Tom turned back to his computer without a word, fingers already moving. "This Blaire Mitchell—she's a professional investigator?"
"I guess. You can look her up. She’s all over social media. She finds people." Cara looked down at her coffee. "And she found me."
"How?" Wade pushed off the wall. "What tipped her off?"
"No idea. She's good at what she does. She must have seen something that didn't add up."
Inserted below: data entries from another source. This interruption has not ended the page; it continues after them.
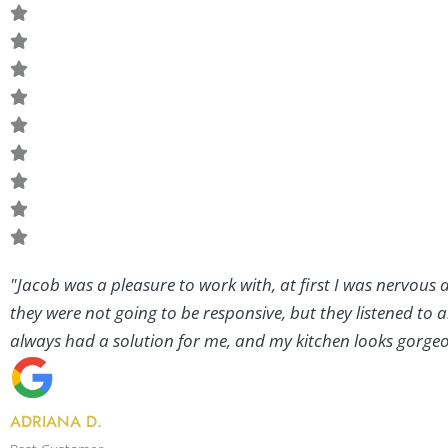
"Jacob was a pleasure to work with, at first I was nervous
they were not going to be responsive, but they listened to 
always had a solution for me, and my kitchen looks gorgeou
ADRIANA D.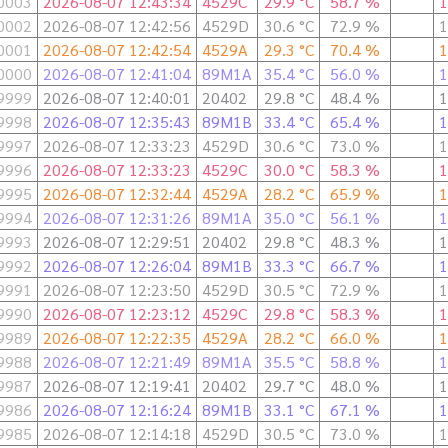
0003
2026-08-07 12:43:34
4529C
29.9 °C
58.7 %
1
0002
2026-08-07 12:42:56
4529D
30.6 °C
72.9 %
1
0001
2026-08-07 12:42:54
4529A
29.3 °C
70.4 %
1
0000
2026-08-07 12:41:04
89M1A
35.4 °C
56.0 %
1
9999
2026-08-07 12:40:01
20402
29.8 °C
48.4 %
1
9998
2026-08-07 12:35:43
89M1B
33.4 °C
65.4 %
1
9997
2026-08-07 12:33:23
4529D
30.6 °C
73.0 %
1
9996
2026-08-07 12:33:23
4529C
30.0 °C
58.3 %
1
9995
2026-08-07 12:32:44
4529A
28.2 °C
65.9 %
1
9994
2026-08-07 12:31:26
89M1A
35.0 °C
56.1 %
1
9993
2026-08-07 12:29:51
20402
29.8 °C
48.3 %
1
9992
2026-08-07 12:26:04
89M1B
33.3 °C
66.7 %
1
9991
2026-08-07 12:23:50
4529D
30.5 °C
72.9 %
1
9990
2026-08-07 12:23:12
4529C
29.8 °C
58.3 %
1
9989
2026-08-07 12:22:35
4529A
28.2 °C
66.0 %
1
9988
2026-08-07 12:21:49
89M1A
35.5 °C
58.8 %
1
9987
2026-08-07 12:19:41
20402
29.7 °C
48.0 %
1
9986
2026-08-07 12:16:24
89M1B
33.1 °C
67.1 %
1
9985
2026-08-07 12:14:18
4529D
30.5 °C
73.0 %
1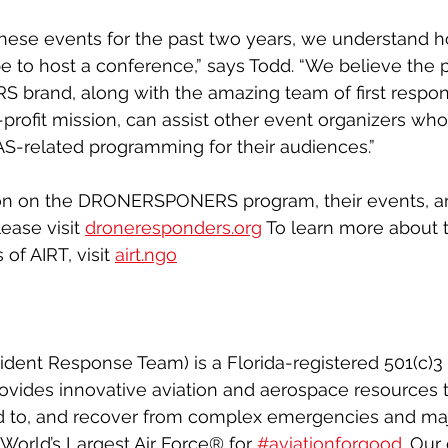
hese events for the past two years, we understand 
be to host a conference,” says Todd. “We believe the 
rand, along with the amazing team of first respon
profit mission, can assist other event organizers who
UAS-related programming for their audiences.”
ion on the DRONERSPONERS program, their events, a
ease visit 
droneresponders.org
 To learn more about 
of AIRT, visit 
airt.ngo
ident Response Team) is a Florida-registered 501(c)3 
rovides innovative aviation and aerospace resources 
d to, and recover from complex emergencies and majo
 World’s Largest Air Force® for 
#aviationforgood
. Our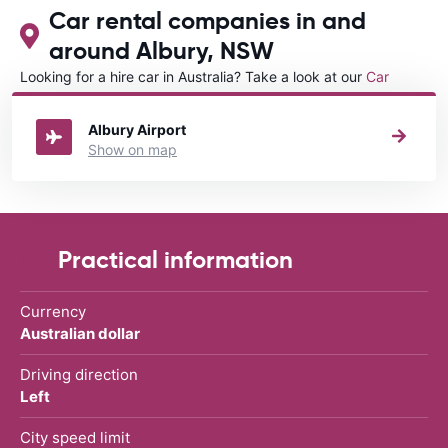
Car rental companies in and
around Albury, NSW
Looking for a hire car in Australia? Take a look at our
Car
rental Australia
directory.
Albury Airport
Show on map
Practical information
Currency
Australian dollar
Driving direction
Left
City speed limit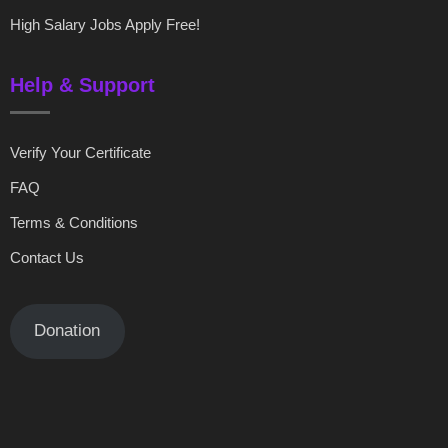
High Salary Jobs Apply Free!
Help & Support
Verify Your Certificate
FAQ
Terms & Conditions
Contact Us
Donation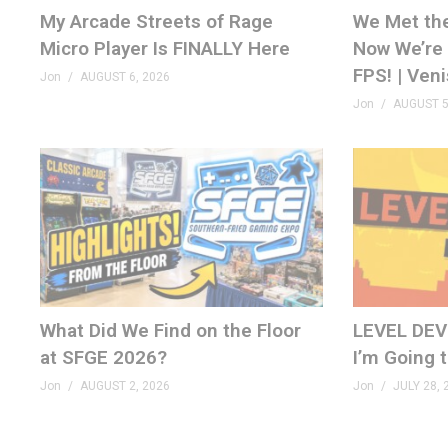
My Arcade Streets of Rage
We Met th
GenXGrownUp.com/merch
Micro Player Is FINALLY Here
Now We’re 
FPS! | Ven
MEMBERSHIP
Jon
AUGUST 6, 2026
Jon
AUGUST 5
bit.ly/395HEr9
PODCAST
GenXGrownUp.com/pod
DISCORD
GenXGrownUp.com/discord
SOCIAL
What Did We Find on the Floor
LEVEL DEVIL
fb.me/GenXGrownUp
at SFGE 2026?
I’m Going 
GenXGrownUp.com/twitter
Jon
AUGUST 2, 2026
Jon
JULY 28, 
www.tiktok.com/@genxgrownup
www.instagram.com/genxgrownup/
"Tell them what she wants," Reagan ordered.
Cara looked down at her hands. "Fifty thousand dollars. In two weeks. Or she posts what she found on Instagram where her thousands of followers will help dig into my background—" Cara stared at the floor. "I've been lying to you since I got here. About everything. The bakery, the inheritance, who I am?—"
"Not everything," Piper said quietly. "You weren't lying about helping David. That was real. Or about being nice to me when I started working here. That was real too."
"And honestly," Reagan said, "we don't exactly have the moral high ground here. We all have things we don't talk about."
"But this is different?—"
"That’s not how I see it." Wade crossed his arms. "We don’t do explanations. We don't dig. We don't push for details."
"Because we all ended up in Haven Cove for reasons we'd rather not discuss," Tom added, still not turning from his screen. "And that's fine. What matters is who we are now, not who we were."
"But what if who I was is really bad?" Cara's voice cracked. "What if?—"
"Then that's your past," Reagan said firmly.
"But if Blaire exposes me, if people start investigating, you'll all be connected to me. They'll look at everyone who helped me?—"
"Got it." Tom clapped his hands together. "Blaire Mitchell. Professional skip tracer and influencer. I'm pulling everything."He whistled. “Yowza. That’s a lot of followers. How many victims are we talking?"
"No idea." Cara wrapped her arms around herself. "And I have eleven days to come up with fifty thousand dollars that I don't have."
"Or we go with my idea." Wade moved to the table. "Make her back off. Find her pressure points. Turn the tables."
"How?" Cara asked. "She's got documentation. Evidence. She could post it anytime."
"Then we need to make her not want to," Reagan said. "Find leverage. Everyone has something they're afraid of losing."
"What about her other victims?" Piper asked. "Could we find them? Get them to testify against her?"
"They won't." Cara's voice was hollow. "They're all hiding from something, just like me. Going public means exposing whatever Blaire found. That's why they paid in the first place."
"Then we don't go legal." Wade's expression was grim. "We handle it ourselves."
"Wade—" Reagan started.
"I'm not saying we hurt her. I'm saying we scare her. Make her understand that messing with Cara means messing with all of us."
"That could backfire," Tom pointed out. "Make her escalate instead of backing down."
"So we're smart about it." Reagan pulled out her notebook. "We investigate her first. Find her patterns, her methods, her vulnerabilities. Then we figure out the best way to apply pressure."
"I can track her movements," Wade offered. "See who she talks to, where she goes."
"I'll dig into her digital presence," Tom said. "Email, cloud storage, financial records. If she's blackmailing multiple people, she's keeping records somewhere."
"And I'll analyze her social media," Piper added. "Engagement patterns, follower demographics, who she interacts with most. There's always stuff people miss if you know where to look."
"I'll reach out to some old contacts," Reagan said carefully. "See if anyone's heard of her. If she's been doing this long enough, she might have crossed paths with people I know."